O agora ex-pré-candidato a deputado federal afirma que foi boicotado internamente, apontando para os três deputados da federação:
“Teve uma reunião de Benes Leocádio, Robinson Faria e João Maia com o pré-candidato a governador Allyson, ocorrida há uns vinte e poucos dias, quando eles comunicaram que todos os compromissos assumidos comigo não iam ser cumpridos.”
E mais:
“Falaram para Allyson que ele que podia tirar a minha candidatura que não tinha problema nenhum. Se eu fosse candidato eu tomava uma vaga porque a federação só elegia dois e se eu saísse também só elegia dois. Então, tanto fazia eu ficar ou sair.”
Kelps revelou o compromisso assumido com ele e que não foi cumprido:
“Quando eu recebi o convite, foi-me dito o seguinte: venha para o União Brasil que vai ser repassado dez prefeitos para votar em você. Eu pensei, esses caras não estão calculando o meu tamanho, porque se eles me derem esses votos, serei o mais votado da federação. Foi prometido mais uma série de coisas, e nenhuma foi cumprida.”
Segundo Kelps, ele foi chamado em Brasília por Antônio Rueda, quando recebeu mais uma série de promessas para se filiar ao União Brasil. “Ele me atendeu espetacularmente muito bem, me faz uma série de promessas, e eu pensei: ‘estou aqui, Allyson Bezerra é candidato a governador, é meu amigo pessoal. Com esses votos eu ganho a eleição bem”; então, decidiu aceitar o convite.

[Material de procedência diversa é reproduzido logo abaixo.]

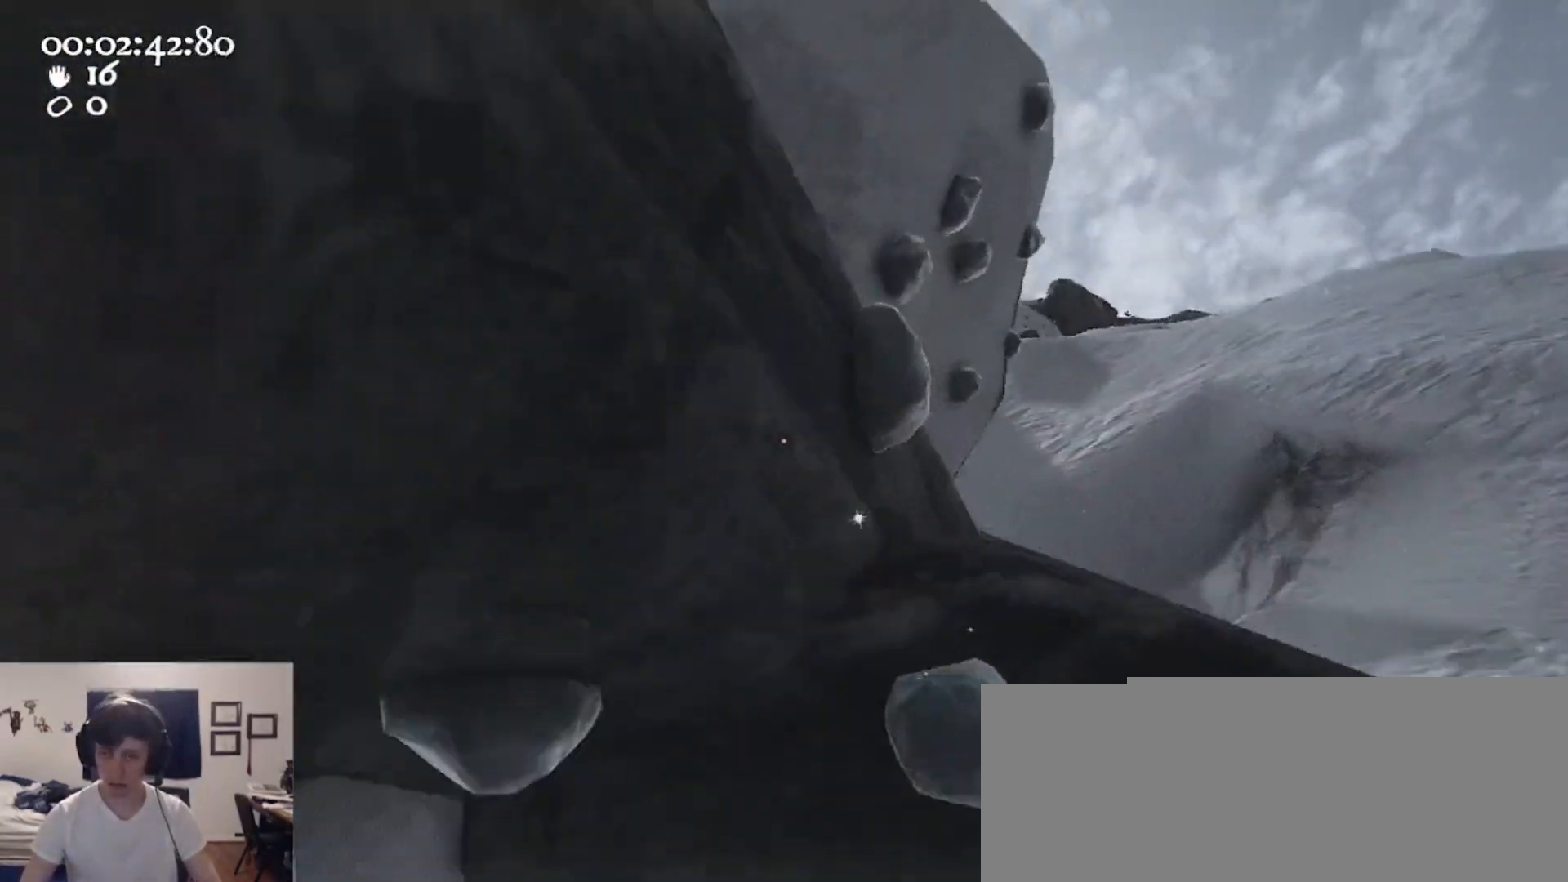
{"keys": ["w"], "mouse": ["left", "right"], "events": [[100, "mouse_left", "down"], [100, "mouse_right", "down"], [100, "space", "up"], [200, "d", "up"], [233, "a", "down"], [367, "a", "up"], [467, "w", "down"]]}
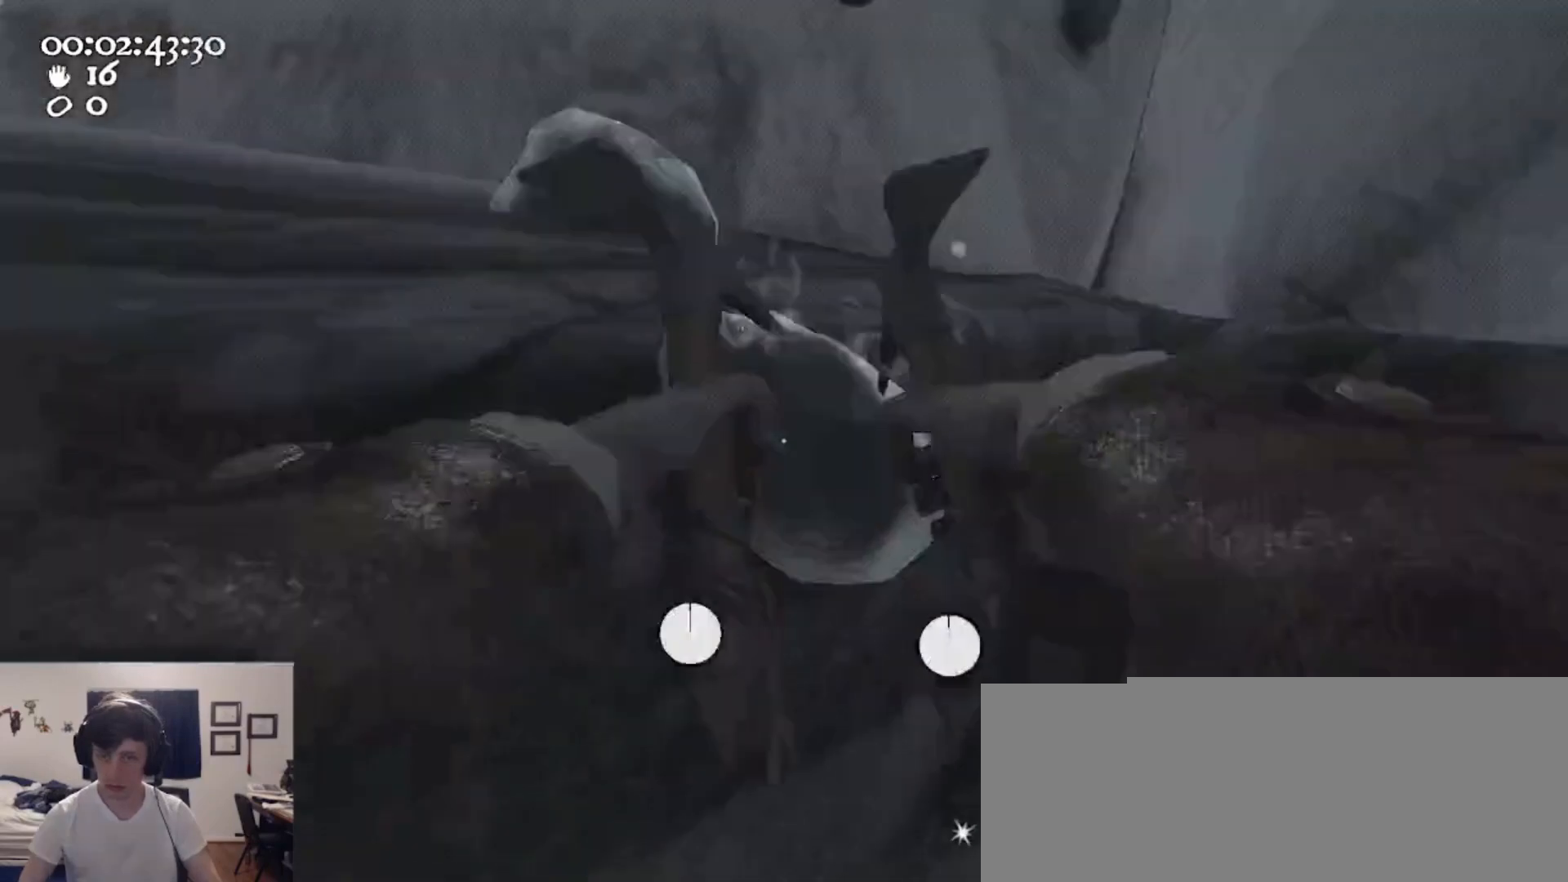
{"keys": ["s"], "mouse": ["right"], "events": [[100, "w", "up"], [300, "mouse_left", "up"], [300, "s", "down"]]}
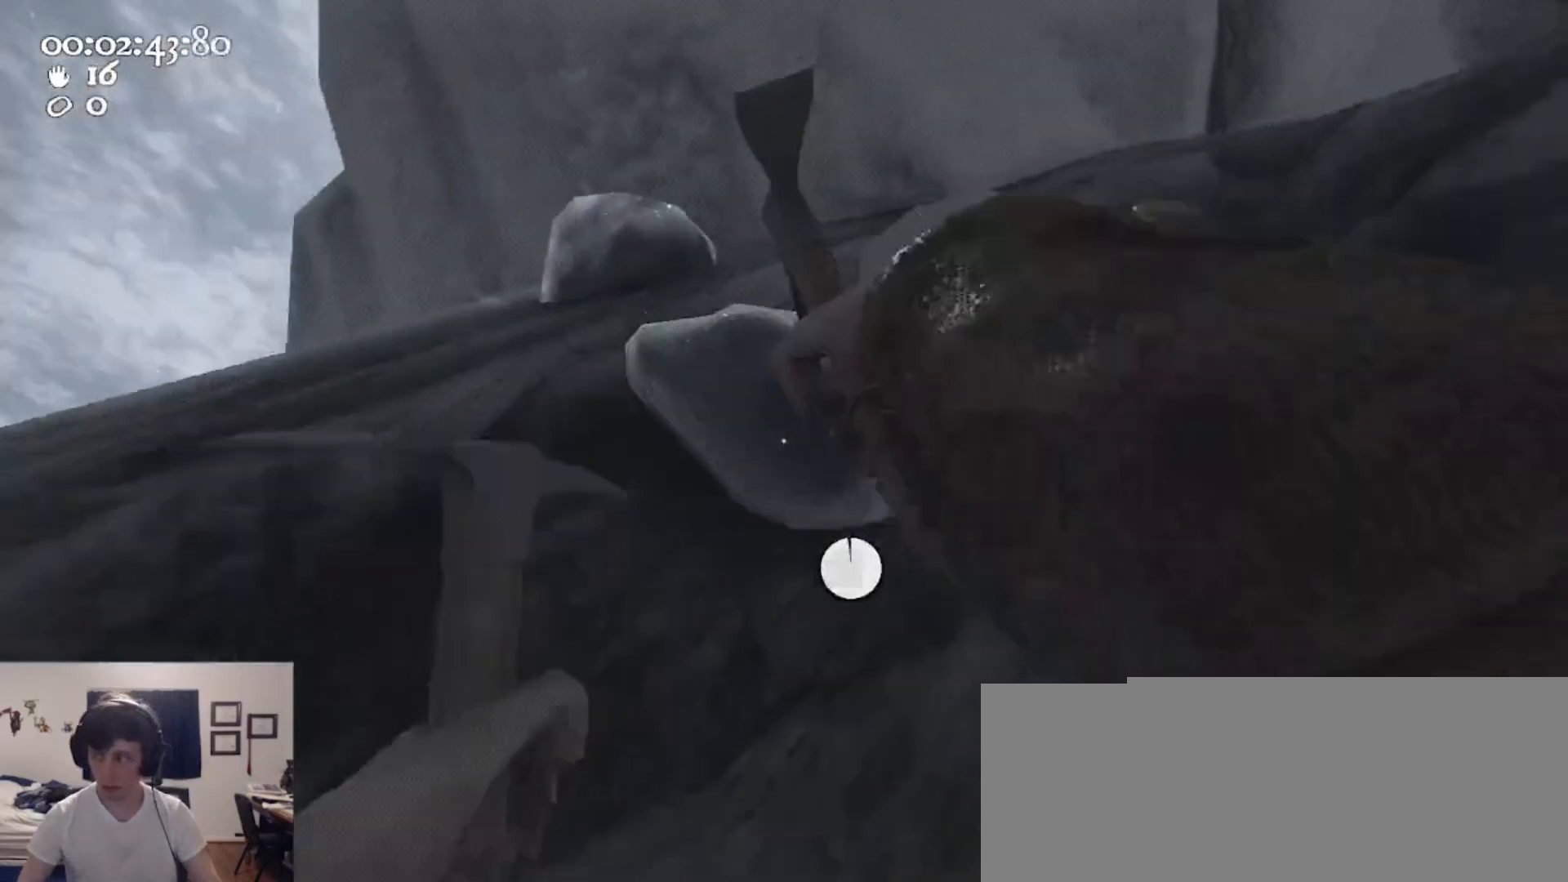
{"keys": ["a", "s", "space"], "mouse": ["right"], "events": [[267, "a", "down"], [367, "space", "down"]]}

Depois daí, o agora ex-pré-candidato revela uma mudança de comportamento do comando nacional do partido. “Só que de 35 dias pra cá, o presidente nacional do partido, Antônio Rueda, não atendeu as minhas ligações. O que é que eu deduzo? Ele está recebendo pressão dos deputados da federação.”
Kelps Lima afirma que a sua decisão não o afasta da campanha eleitoral, mas no momento não tem um nome para ele apoiar para deputado federal. “Só decidirei quando eu ouvir todos os meus amigos. Nesse momento, é zero a possibilidade de apoiar algum candidato.”

“Esses caras não têm compromisso com ninguém”
Ligado politicamente ao ex-prefeito de Mossoró e pré-candidato a governador Allyson Bezerra, de quem se considera amigo, Kelps Lima se sentiu desamparado pelo partido. A quebra de compromisso aumentou a sua insatisfação, que culminou com uma série de críticas que atingiram principalmente o deputado federal Robinson Faria.
Antes de lançar a ofensiva ao trio de parlamentares da federação União Progressista, Kelps disse que conversou com Allyson Bezerra, deixando claro que se sentia à vontade para falar o que ele acha sobre Robinson, João Maia e Benes Leocádio.
“Eu vinha fazendo críticas públicas à bancada federal, sem citar nomes. Agora que estou sendo boicotado internamente, estou livre para nominar o que eu acho. Na primeira crítica que eu fiz, dizendo algo muito óbvio, que Robinson foi o pior governador dos últimos 40 anos, ele correu para chantagear Allyson, dizendo que ia retirar a candidatura se eu continuasse falando.”
Kelps Lima revela que “os deputados correram para dizer: cale a boca de Kelps. E ocuparam a imprensa dizendo que eu estava atrapalhando a campanha de Allyson Bezerra.”
Agora, que não é mais pré-candidato, Kelps Lima tende a aumentar o volume das críticas contra os deputados da federação. Na entrevista a uma emissora de Natal nesta quarta-feira, 9, ele atacou:
“... aí você entende que quando o estado é representado por figuras como João Maia, Robinson Faria e Benes Leocádio, o Rio Grande do Norte tem os índices de pobreza que tem. Esses caras não têm compromisso com ninguém.”
E seguiu:
“João Maia, Robinson e Benes, se você tirar os apoios políticos que eles conquistam com emendas (parlamentares), eles não se elegem vereador em nenhuma cidade do Rio Grande do Norte. Benes hoje não se elege vereador em Lajes (cidade onde Benes Leocádio foi prefeito). João Maia se elege vereador em qual cidade?”